Briggs and Post also hope to offer processing to other farms, which would help lower the cost of entry for those looking to make the leap into hop farming on a smaller scale.
"Part of our ambition here is to act as a catalyst for a community of farms," Briggs said. "Making the Champlain Valley the Napa Valley of hops would be a nice thing to do — and very consistent with the incredible job that's been done in the brewing industry in Vermont."
- James Buck
- Harvesting hops at Champlain Valley Hops
In the meantime, the goal is to get their hops into the hands of brewers across the state.
"We want a lot of different brewers to play with the hops," Briggs said. "It's taken us several years to get to this point, and it'll take a couple more years of feedback from the brewers to figure out what really works and what consumers are interested in."
For that reason, experimentation-prone breweries like Foam are ideal early adopters.
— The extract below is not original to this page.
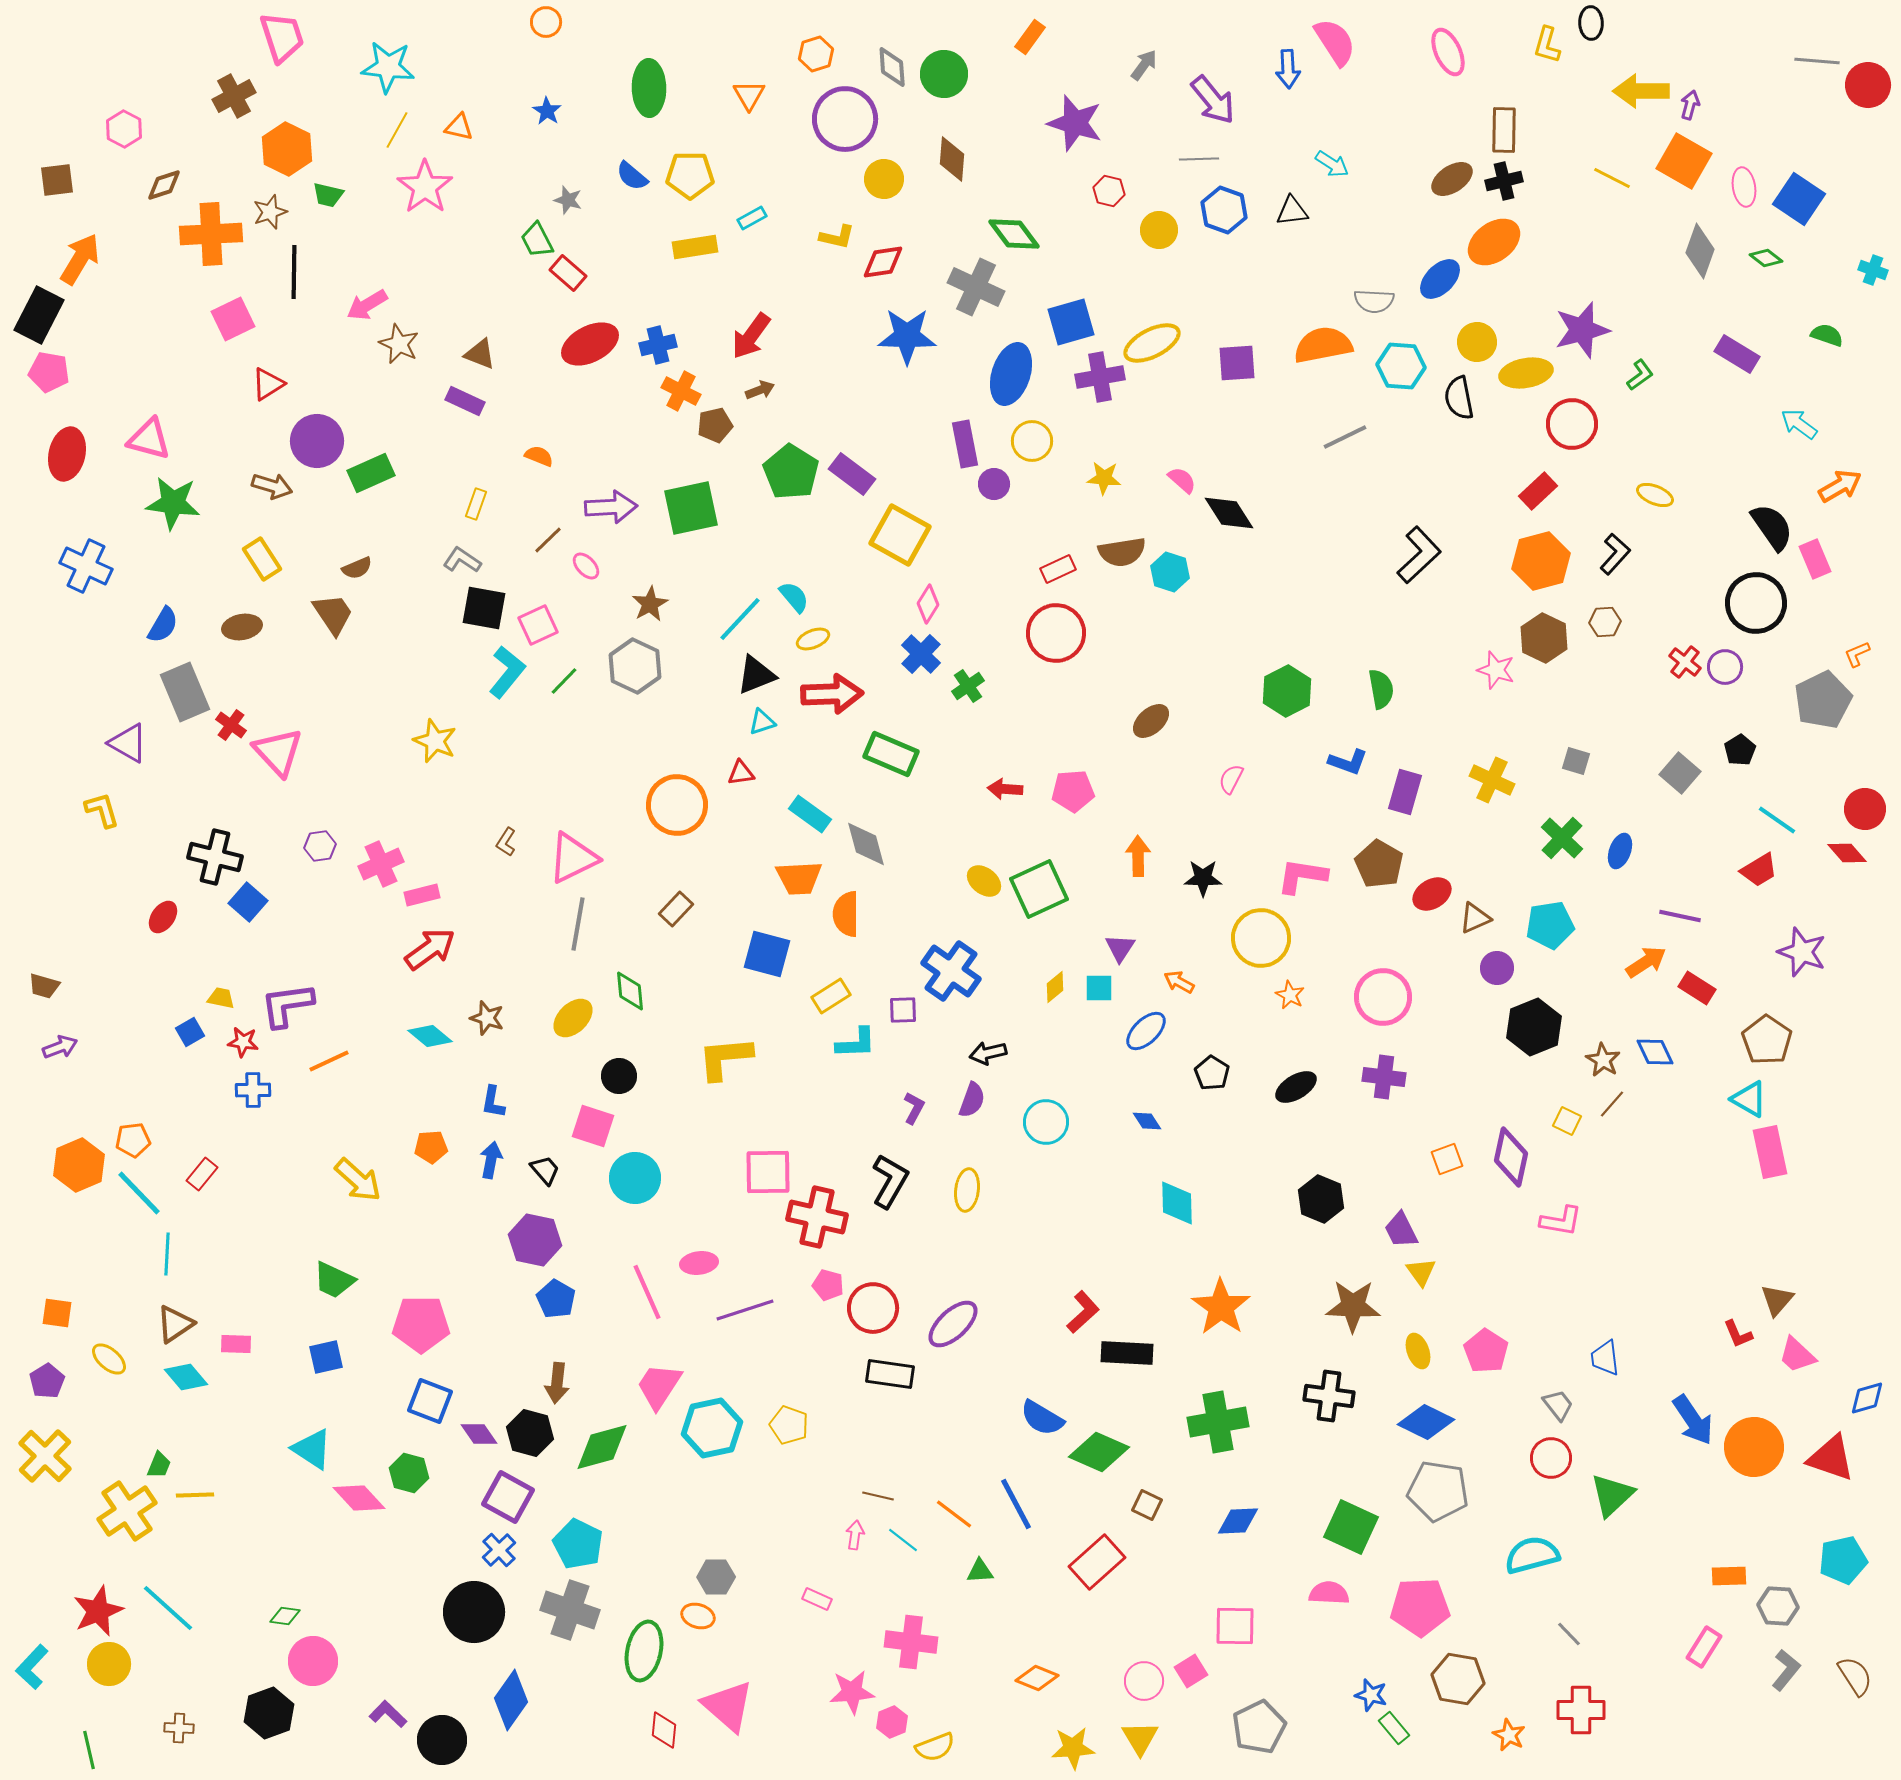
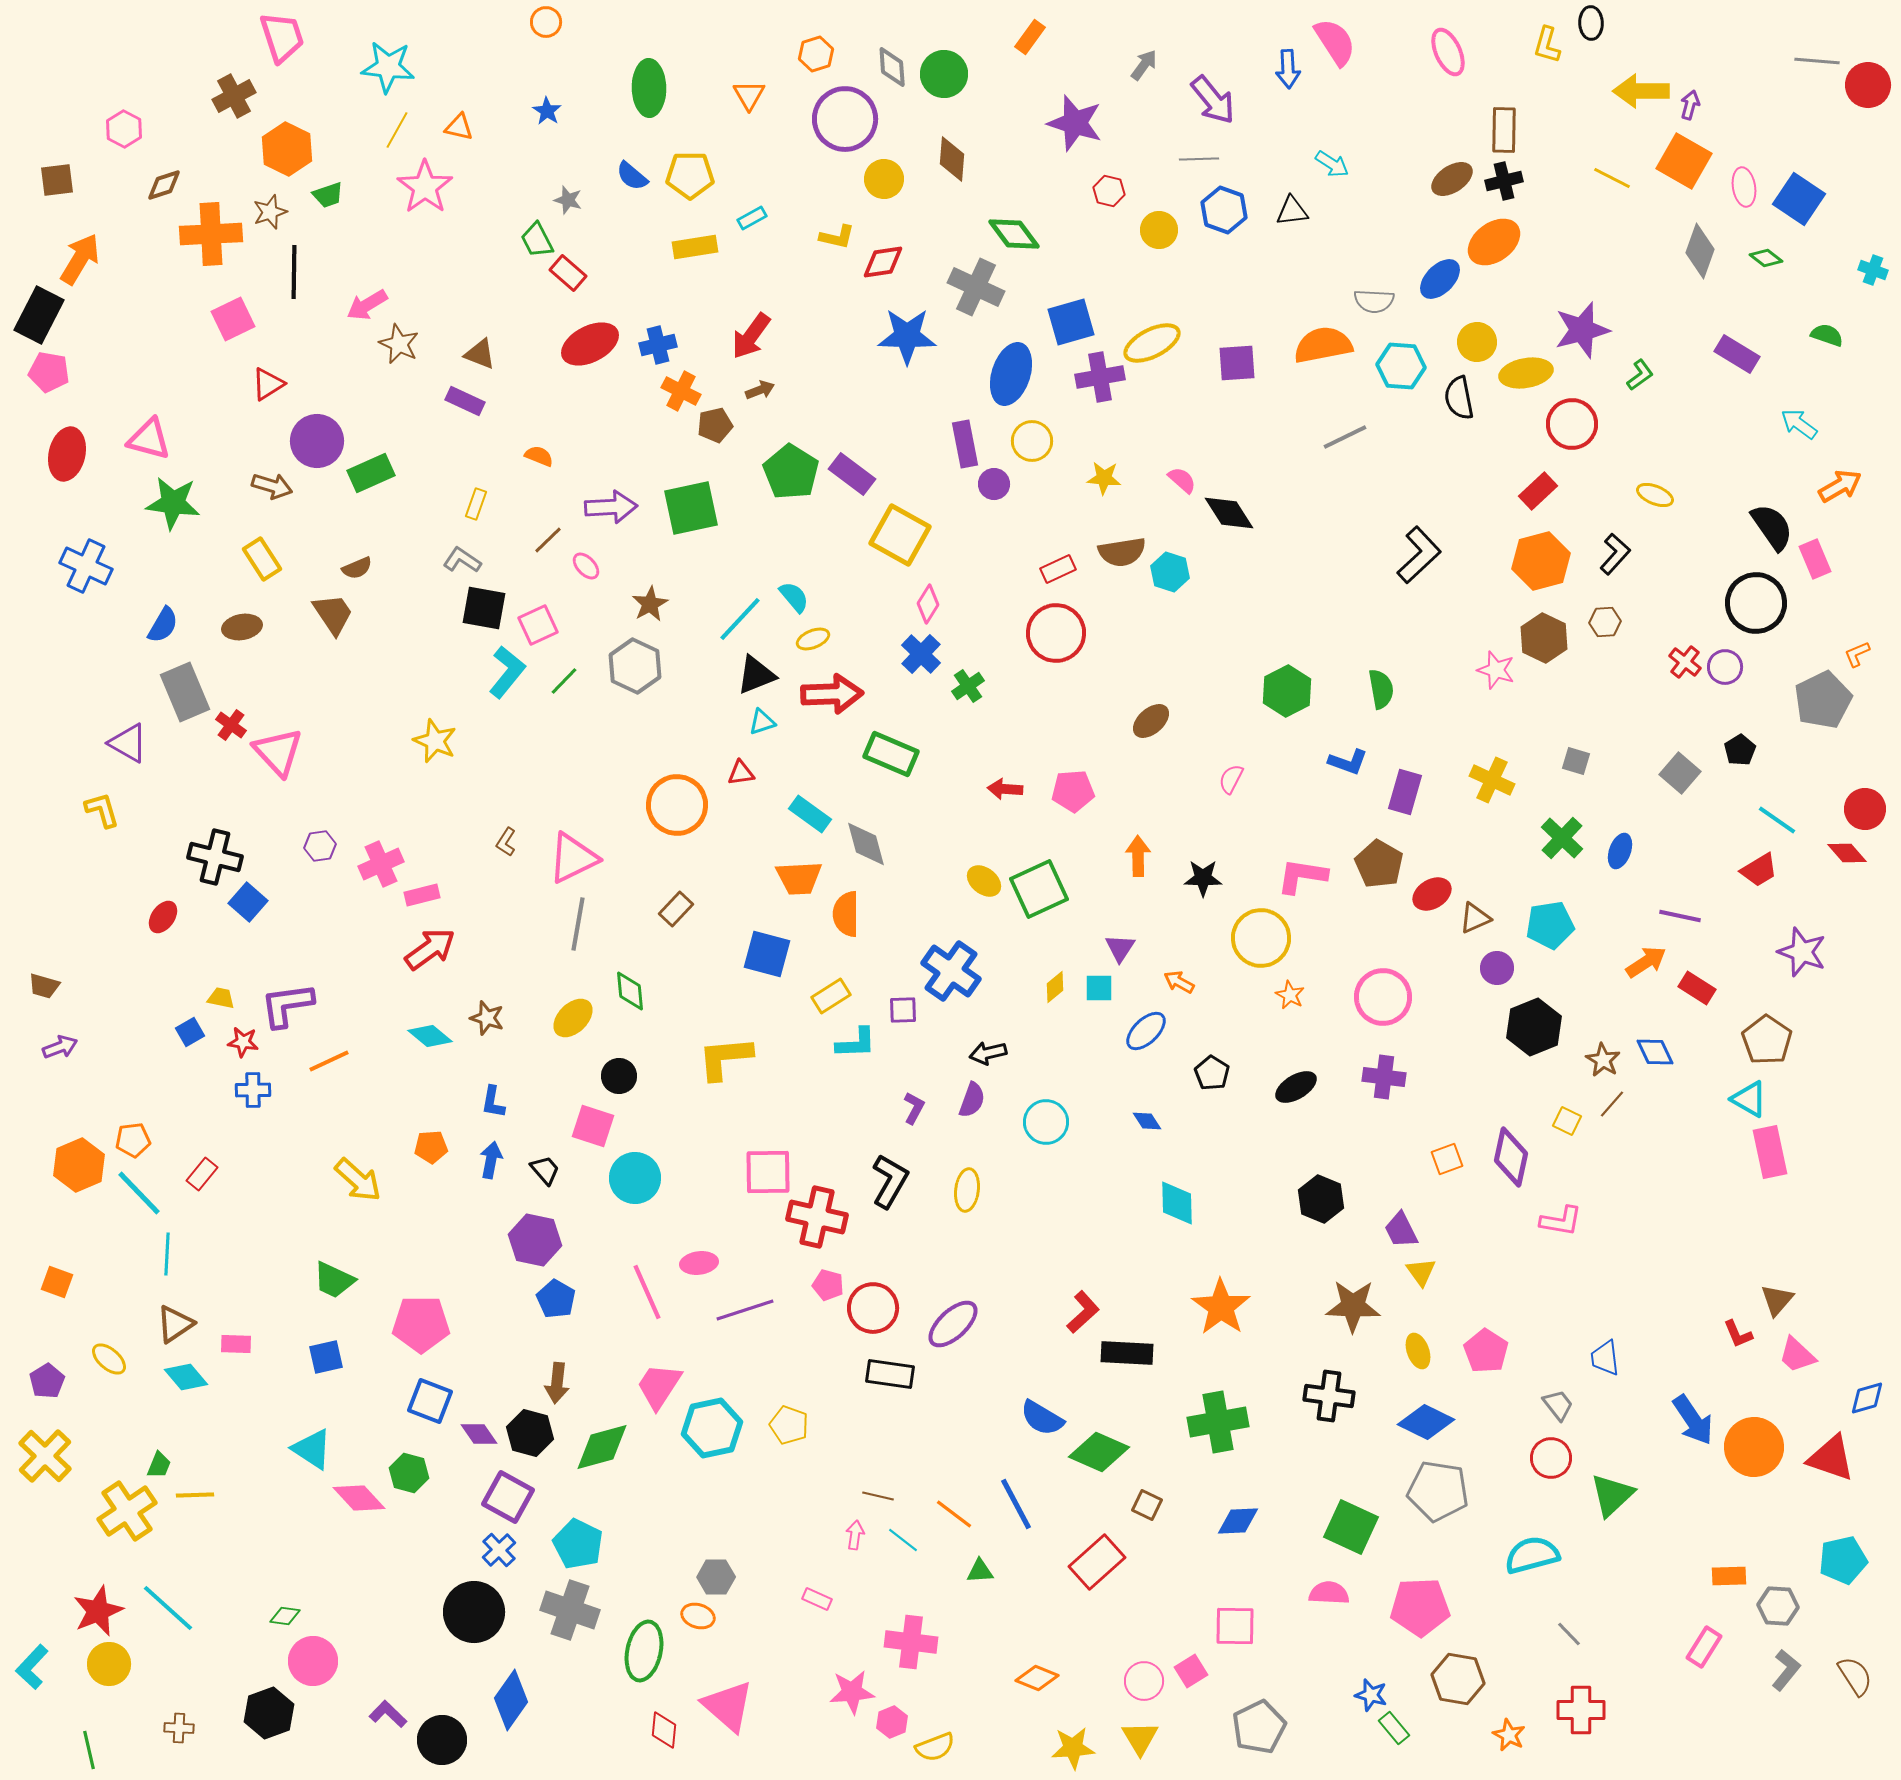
green trapezoid at (328, 195): rotated 32 degrees counterclockwise
orange square at (57, 1313): moved 31 px up; rotated 12 degrees clockwise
So far this fall, the brewery has purchased 300 pounds of fresh Centennial hops for its canned Local Dork release; 100 pounds of wet Cascade for a House of Fermentology oak-barrel-aged beer; and deliveries of Cascade, Chinook, Nugget and Crystal for wet-hopped beers that will be on draft in Burlington.
"Foam has such a great combination of brewing experience and creativity, and they're really excited about incorporating what we have to offer," Post said. "We've learned so much from them in terms of how we can work together to produce an interesting, unique beer."
"In addition to having their production brewery right down the road from us [in Hinesburg], their taproom in downtown Burlington is a great way for us to connect with the public," Licker added. "They're so ingrained in the community, and they really care about communicating with the public and educating them about where the hops come from."
Working with local ingredients is a big part of the ethos at Foam, but the Champlain Valley Hops team is aware that just offering a locally grown product isn't enough — it has to be a product that's worthy of the brewery's reputation.
As Bayer unloaded the 200 pounds of fresh Chinook cones into the mash tun in Foam's taproom, Grim gave it his stamp of approval.
"We have amazing hops at our fingertips, right here," Grim said. "We get to have face-to-face feedback, and I think it's mutually beneficial for both parties."
The aroma of the hops filled the air, hinting at the green freshness they'd soon impart to the flavor of the beer.
"It's almost hard to describe," Grim said. "It's like when you walk out into a flowery field in the middle of summer — fruity, floral, maybe a little grassy. You're basically trying to capture that hop in that moment, and that's why it's such an exciting time of year."
When the finished beer, Chinook Revue, hits the draft list in the last week of September, it'll capture this moment in Vermont's reemerging hops industry as an exciting harbinger of collaborations to come.